Consumer confidence as well as disposable income are critical to sustaining demand, which is a precondition to companies increasing output and eventually adding new employees.
"When we talk about a sustained rebound in employment, that's going to require a pick up in demand of all goods," says Mickey Levy, chief economist at Bank of America, who might be described ad a borderline optimist. "And we're not there yet."
Though companies may have over-reacted when they were slashing jobs in the wake of the Lehman Brothers failure, it's unlikely to mean any short-term correction.
Companies are also cutting costs by slashing their own spending on goods and services.
"In this austerity mode, the first wave is the corporations that have cut back on contractors, vendors, travel," says Bethune. "That keeps happening as corporations keep moving up the tree from the low-hanging fruit until their baseline costs are more aligned with final demand."
Business and professional services, such as IT support, which are often outsourced by big companies, have suffered, say experts. The ISM survey for June reflects such conditions and trends.
"You're not going to see the kind of capital expenditures and investment to have the whole supply chain moving along with you," adds Castellani.
Cash-strapped state and local government are doing much the same as they struggle with budget deficits. Work outsourced to private contractors gets cut in an effort to save payroll positions.
"I don't think we're going to see a rapid pace of demand growth," says Steve East of Height Analytics. "We don't have private sector credit creation anymore and that's different in this recovery than past recoveries. In past recoveries lower interest got people to lever up more and household balance sheets lever up more."
Household mortgage debt decreased in 2008 for the first time since the Federal Reserve started issuing reports 35 years and has fallen four straight quarters though the first quarter of 2009. Consumer credit has fallen two straight quarters as of the first quarter of this year.
That sort of demand environment does not bode well for job creation, especially small business, which generates the majority of jobs.
Right now companies that need to increase output are adding to the workweek of current employees or hiring temporary workers. Hiring for full time positions usually lags by six to 12 months, according to experts.
"Even if they come back into the market, they're going to come in a little more slowly than they have to hire people in past recessions," says Gilliam.
Castellani of the Business Roundtable says hiring "will be a little more iffy than usual" because of doubts about the strength of the recovery.
Conference Board economist Ken Goldstein also expects a slow recovery but doesn't subscribe to the consumer slump, jobless recovery scenario. He says job growth — once it gets going in 2010--will average to 150,00-175,000 a month, but that is well below the quarter of a million average of the 1990s boom.
"There may be fewer clerks behind the cash register at the mall," says Goldstein, but jobs will appear as the economy grows and evolves. "The jobs that will be there may not be the jobs that are there right now. There are always new services."

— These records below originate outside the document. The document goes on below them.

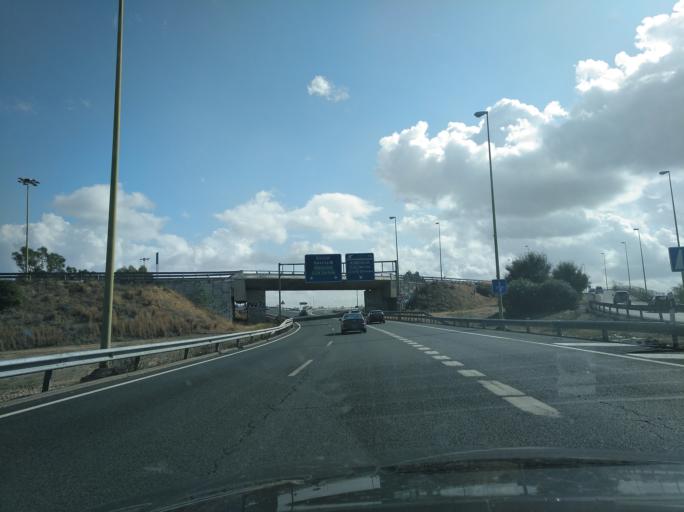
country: ES
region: Andalusia
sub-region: Provincia de Sevilla
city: Camas
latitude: 37.3896
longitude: -6.0292
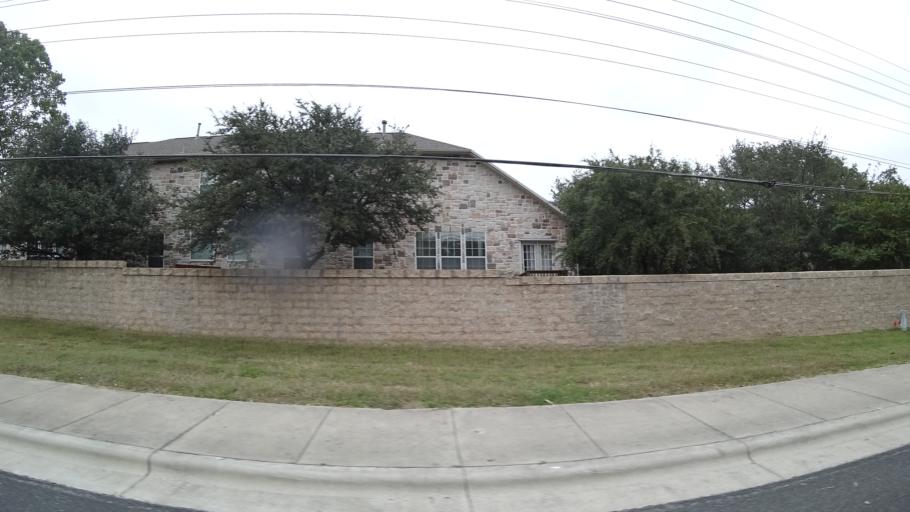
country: US
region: Texas
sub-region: Williamson County
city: Anderson Mill
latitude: 30.4492
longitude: -97.8152
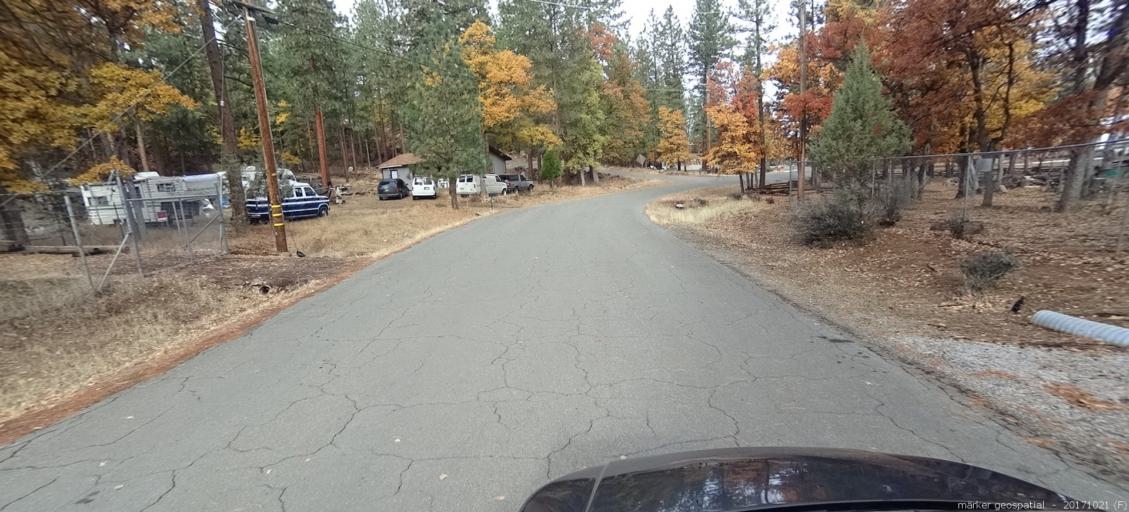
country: US
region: California
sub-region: Shasta County
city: Burney
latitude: 40.9144
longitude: -121.5580
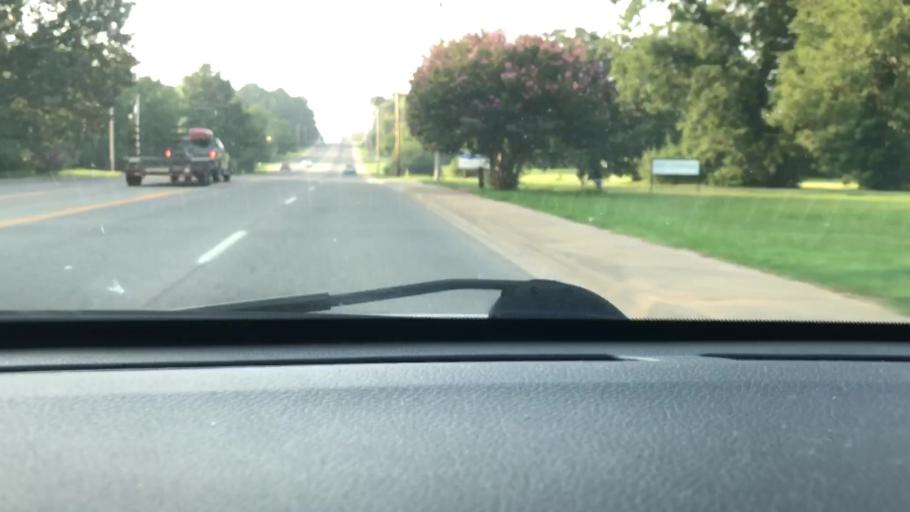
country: US
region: Arkansas
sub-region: Saline County
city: Bryant
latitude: 34.6076
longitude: -92.4923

Right now, the new force in the labor market is the federal government. By some estimates, the $789 billion stimulus package is creating 200,000-250,000 jobs a month. If so, that would put it on track to fulfill the Obama administration’s goal of saving or creating 3.5 million jobs, which is about 2.7 percent of the total payrolls as of June.
Many of the plan’s initiatives — from tax rebates to the cash-for-clunkers program to a homebuyer credit — are conventional tools meant to spur consumption, particularly of durable goods.
"The government is our spender of last resort," says Shierholz.